La place de l’accompagnant·e dans le collectif de travail est réaffirmée. Ce rappel doit permettre de lever ce qui fait obstacle à leur bonne intégration dans les écoles et établissements (accès aux salles des maîtres, outils nécessaires à l’exercice de leur fonction, participation aux réunions…).

 Les fonctions exercées

Il est rappelé que les accompagnant·es ne peuvent se voir confier des tâches qui ne figurent pas dans la circulaire du 3 mai 2017. Des temps d’échanges de pratiques entre pairs peuvent être organisés.

 Le rattachement hiérarchique et fonctionnel

Les accompagnant·es sont placé·es sous l’autorité de l’IEN de circonscription quand ils et elles exercent dans le premier degré et du chef d’établissement quand ils et elles exercent dans le second degré. Le-la directeur-trice exerce une autorité sur l’organisation du travail.

 La formation

Elle est de droit et comprise sur le temps de service, en dehors du temps d’accompagnement des élèves. La circulaire revient sur l’ensemble des dispositifs : formation d’adaptation à l’emploi, formation continue inscrite dans les plans académiques et départementaux de formation, formation commune AESH/enseignant·es, modules de formation d’initiative nationale (MIN ASH), modules d’accompagnement à la VAE, dispositions relatives au compte personnel de formation (CPF).

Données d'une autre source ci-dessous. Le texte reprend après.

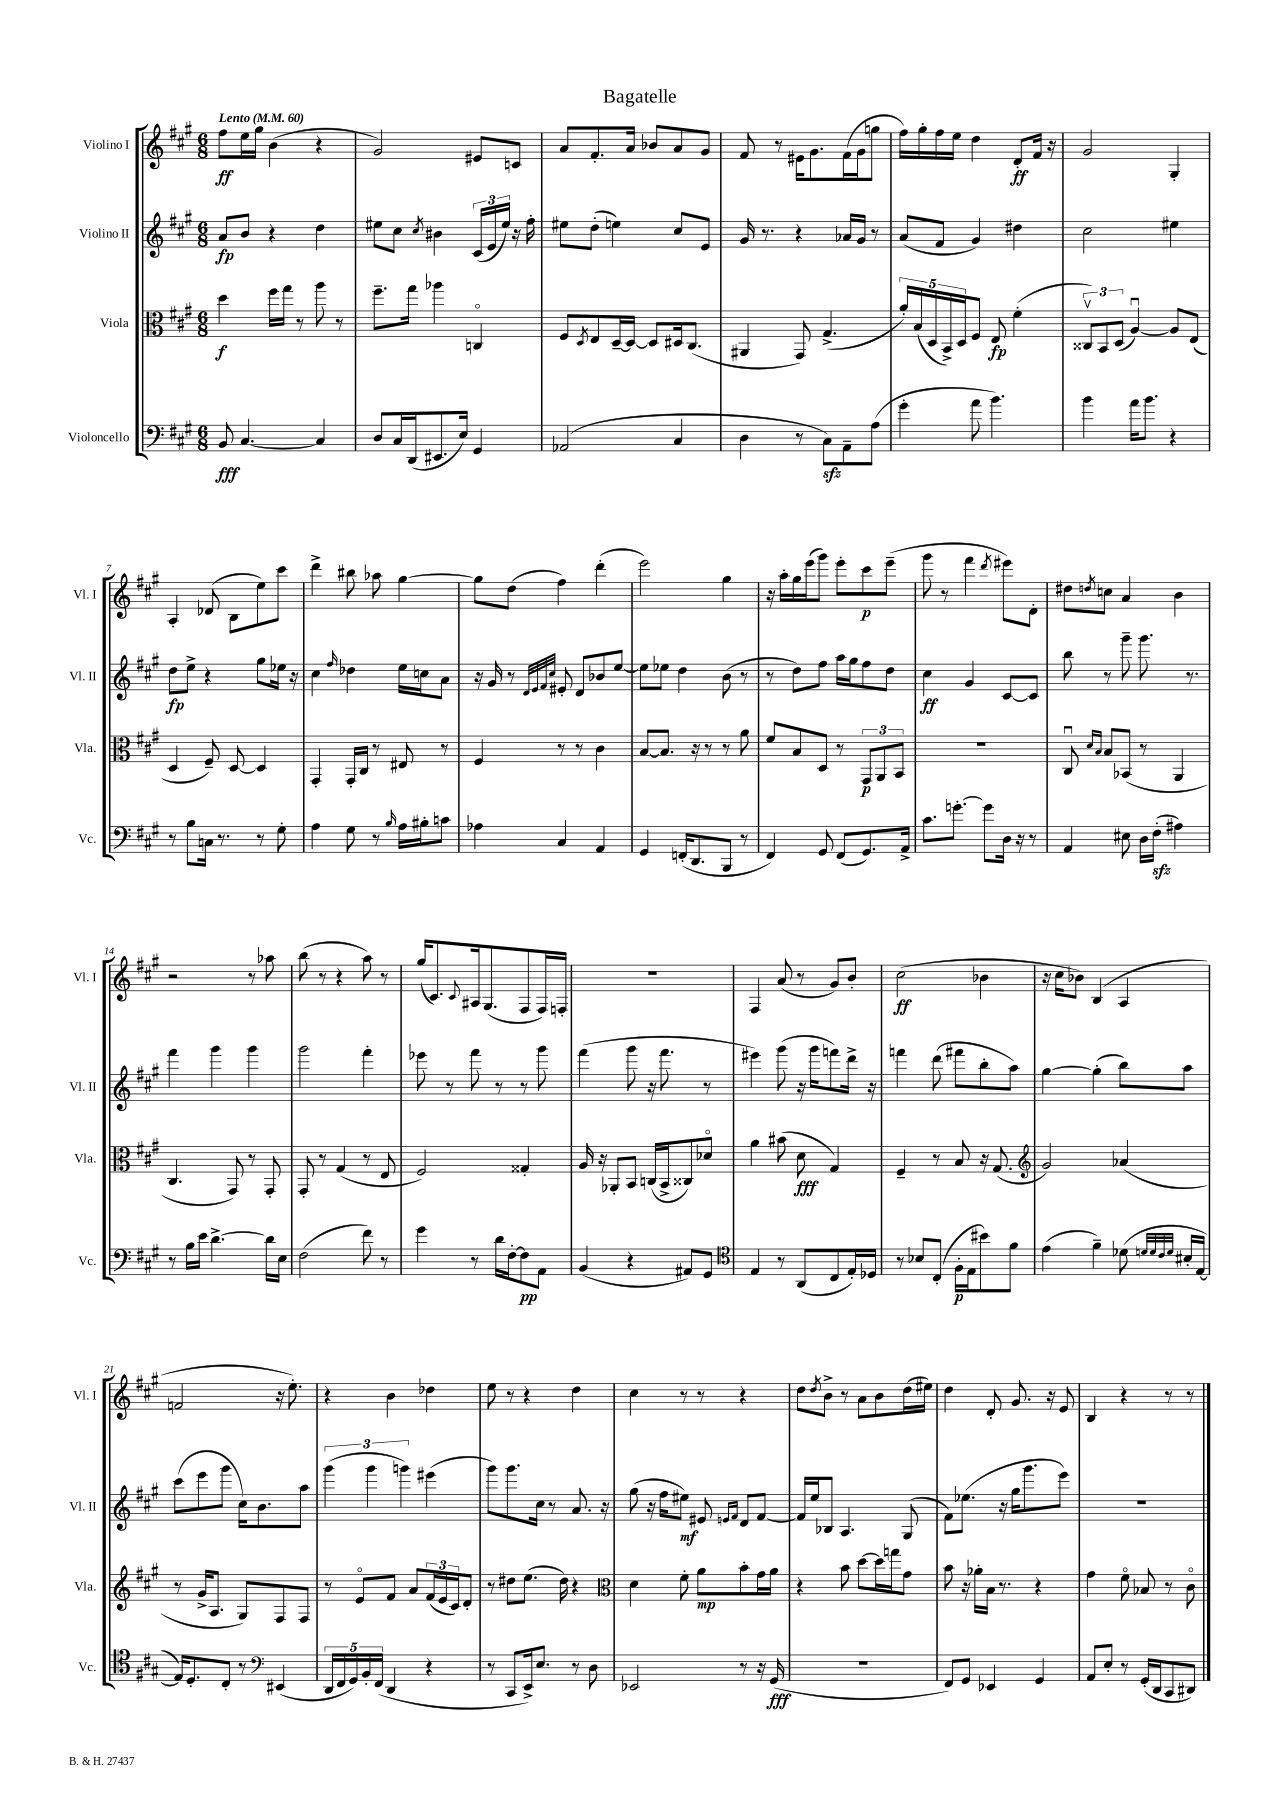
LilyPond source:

\header { title = "Bagatelle" }
<<
\new StaffGroup <<
\new Staff = "s0" \with { instrumentName = "Violino I" shortInstrumentName = "Vl. I" } {
    \clef treble \key a \major \numericTimeSignature \time 6/8 \tempo "Lento" 4 = 60
    fis''8\ff e''16 gis''16 b'4( r4 |
    gis'2) eis'8 c'8 |
    a'8 fis'8.-. a'16 bes'8 a'8 gis'8 |
    fis'8 r8 eis'16 gis'8. fis'16( gis'16 g''8 |
    fis''16) gis''16-. fis''16 e''16 d''4 d'8-.\ff fis'16 r16 |
    gis'2 gis4-. |
    a4-. des'8( b8 e''8) cis'''8 |
    d'''4-> bis''8 aes''8 gis''4~ |
    gis''8 d''8( fis''4) d'''4-.( |
    e'''2) gis''4 |
    r16 a''16-. gis''16 e'''16( gis'''8) e'''8-. cis'''8\p e'''8--( |
    gis'''8 r8 fis'''4 \acciaccatura { d'''8 } eis'''8) d'8-. |
    dis''8 \acciaccatura { d''8 } c''8 a'4 b'4 |
    r2 r8 aes''8 |
    b''8( r8 r4 a''8) r8 |
    gis''16( cis'8.) \appoggiatura { cis'8 } ais16 gis8.( fis8 fis16) f16-. |
    R2. |
    fis4 a'8( r8 gis'8) b'8-. |
    cis''2\ff( bes'4 |
    r16 cis''16 bes'8) b4( a4 |
    f'2 r16 e''8.-.) |
    r4 b'4 des''4 |
    e''8 r8 r4 d''4 |
    cis''4 r8 r8 r4 |
    d''8 \acciaccatura { d''8 } b'8-> r8 a'8 b'8 d''16( eis''16) |
    d''4 d'8-. gis'8. r16 e'8 |
    b4 r4 r8 r8 \bar "|." |
}
\new Staff = "s1" \with { instrumentName = "Violino II" shortInstrumentName = "Vl. II" } {
    \clef treble \key a \major \numericTimeSignature \time 6/8
    a'8\fp b'8 r4 d''4 |
    eis''8 cis''8 \acciaccatura { cis''8 } bis'4 \tuplet 3/2 { cis'16( e'16 eis''16) } r16 fis''16-. |
    eis''8 d''8-.( e''4) cis''8 e'8 |
    gis'16 r8. r4 aes'16 gis'16 r8 |
    a'8( fis'8 gis'4) dis''4 |
    cis''2 eis''4 |
    d''8\fp e''8-> r4 gis''8 ees''16 r16 |
    cis''4 \grace { fis''16 } des''4 e''16 c''16 a'8 |
    r16 gis'16 r8 \grace { d'32 e'32 fis'32 cis''32 } eis'8-. d'8 bes'8 e''8~ |
    e''8 ees''8 d''4 b'8( r8 |
    r8 d''8) fis''8 a''16 gis''16 fis''8 d''8 |
    cis''4\ff gis'4 cis'8~ cis'8 |
    b''8 r8 gis'''8-- gis'''8. r8. |
    fis'''4 gis'''4 gis'''4 |
    gis'''2 fis'''4-. |
    ees'''8 r8 fis'''8 r8 r8 gis'''8 |
    fis'''4( gis'''8 r16 fis'''8. r8 |
    eis'''4) gis'''8( r16 gis'''16 f'''8) d'''16-> r16 |
    f'''4 d'''8( fis'''8 b''8-. a''8) |
    gis''4~ gis''4-.( b''8) a''8 |
    cis'''8( e'''8 gis'''8 cis''16) b'8. a''8 |
    \tuplet 3/2 { gis'''4( gis'''4 g'''4) } eis'''4( |
    gis'''8) gis'''8. cis''16 r8 a'8. r16 |
    gis''8( r16 fis''16 eis''8\mf) eis'8 \grace { e'16 fis'16 } d'8 fis'8~ |
    fis'16 e''16 bes8 a4. gis8( |
    fis'8) ees''8.( r16 gis''16 gis'''8. e'''8) |
    R2. \bar "|." |
}
\new Staff = "s2" \with { instrumentName = "Viola" shortInstrumentName = "Vla." } {
    \clef alto \key a \major \numericTimeSignature \time 6/8
    d''4\f fis''16 gis''16 r8 a''8 r8 |
    fis''8.-- gis''16 aes''4 c4\flageolet |
    fis8 \acciaccatura { d8 } e8 d16~-- d16~ d8 dis16 cis8.( |
    ais,4 gis,8) gis4.->( |
    \tuplet 5/4 { a'16-.) b16( d16 b,16->) d16 } fis8 e8\fp fis'4-.( |
    \tuplet 3/2 { cisis8\upbow) b,8 d8( } a4~\downbow) a8 e8( |
    d4 fis8--) d8~ d4 |
    gis,4-. gis,16-. cis16 r8 eis8 r8 |
    fis4 r8 r8 cis'4 |
    b8~ b8. r16 r8 r8 a'8 |
    fis'8 b8 d8 r8 \tuplet 3/2 { gis,8\p a,8 b,8 } |
    R2. |
    cis8\downbow \grace { d'16 b16 } b8 bes,8( r8 a,4 |
    cis4. gis,8) r8 gis,8-. |
    gis,8-. r8 gis4( r8 e8 |
    fis2) gisis4-. |
    a16 r16 aes,8-. b,8 c16( b,16-> cisis8) des'8\flageolet |
    a'4 bis'8( d'8\fff gis4) |
    fis4-- r8 b8 r16 gis8.( |
    \clef treble gis'2) aes'4( |
    r8 gis'16-> a8. gis8) fis8 fis8 |
    r8 e'8\flageolet fis'8 a'8 \tuplet 3/2 { fis'16( e'16 cis'16) } d'8-. |
    r8 dis''8 e''8.( dis''16) r4 |
    \clef alto d'4 fis'8-. a'8\mp b'8-. gis'16 a'16 |
    r4 b'8 d''8~ d''16 g''16 gis'8 |
    b'8 r16 aes'16-. b16 r8. r4 |
    gis'4 fis'8\flageolet bes8 r8 cis'8\flageolet \bar "|." |
}
\new Staff = "s3" \with { instrumentName = "Violoncello" shortInstrumentName = "Vc." } {
    \clef bass \key a \major \numericTimeSignature \time 6/8
    b,8\fff cis4.~ cis4 |
    d8 cis16 d,16( eis,8. e16) gis,4 |
    aes,2( cis4 |
    d4 r8 cis8\sfz) a,8-- a8( |
    gis'4-. a'8 b'4.) |
    b'4 a'16 b'8. r4 |
    r8 b8 c16 r8. r8 gis8-. |
    a4 gis8 r8 \grace { b16 } a16 bis16-. c'8 |
    aes4 cis4 a,4 |
    gis,4 f,16-.( d,8. b,,8 r8 |
    fis,4) gis,8 fis,8( gis,8.) a,16-> |
    cis'8. g'8.~-. g'8 d16 r16 r8 |
    a,4 eis8 d16 fis16-.\sfz( ais4) |
    r8 b16 e'16 d'4.~-> d'16 e16 |
    fis2( fis'8) r8 |
    gis'4 r8 d'16 fis16~-. fis8\pp a,8 |
    b,4( r4 ais,8) gis,8 |
    \clef tenor e4 r8 a,8( cis8 e16-.) des16 |
    r8 bes8 cis8-.( fis16-.\p e16 bis'8) fis'8 |
    e'4( fis'4--) des'8( \grace { d'32 d'32 cis'32 d'32 } bis16-. e16~ |
    e16) d8.-. cis8-. r8 \clef bass eis,4( |
    \tuplet 5/4 { d,16 fis,16 gis,16) b,16-. fis,16( } d,4 r4 |
    r8 cis,8 e,16->) e8. r8 d8 |
    ees,2 r8 r16 gis,16\fff( |
    R2. |
    fis,8) gis,8 ees,4 gis,4 |
    a,8 e8-. r8 gis,16-.( d,16 cis,8 dis,8) \bar "|." |
}
>>
>>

  3. Ce qui reste à clarifier

 La rémunération

Dans l’attente d’un arbitrage ministériel sur la hausse des rémunérations, des propositions avaient été faites en groupe de travail pour faire évoluer les indices de référence dans les limites imposées par l’arrêté du 27 juin 2014. Ce point devrait être à l’ordre du jour d’une nouvelle séquence. Le SNUipp-FSU y portera la nécessité d’une revalorisation de salaire pour tou·tes les accompagnant·es.

 La fonction d’AESH référent·e

Qui, pour faire quoi, sur quel temps et avec quelle formation ? De nombreuses questions restent en suspens en l’absence de cadrage précis. Il est pourtant nécessaire de les régler au niveau national pour éviter de trop grandes disparités entre les départements dans la définition de la mission et des dérives pour les accompagnant·es qui l’exercent, ainsi que pour l’ensemble des personnels. Le SNUipp-FSU sera attentif et portera des propositions.

S’il était urgent de « dépoussiérer » la circulaire de gestion de 2014, cette circulaire, qui est complétée par des informations communes à l’ensemble des agent·es contractuel·les de la Fonction publique, reste en deçà des attentes en termes d’avancées sur le statut, le temps de travail ou les salaires.
Mis à part la prise en compte de quelques changements à la marge, on reste sur de l’existant…
Néanmoins cette circulaire peut constituer un point d’appui pour obliger les DASEN et les chefs d’établissement à respecter les droits des accompagnant·es.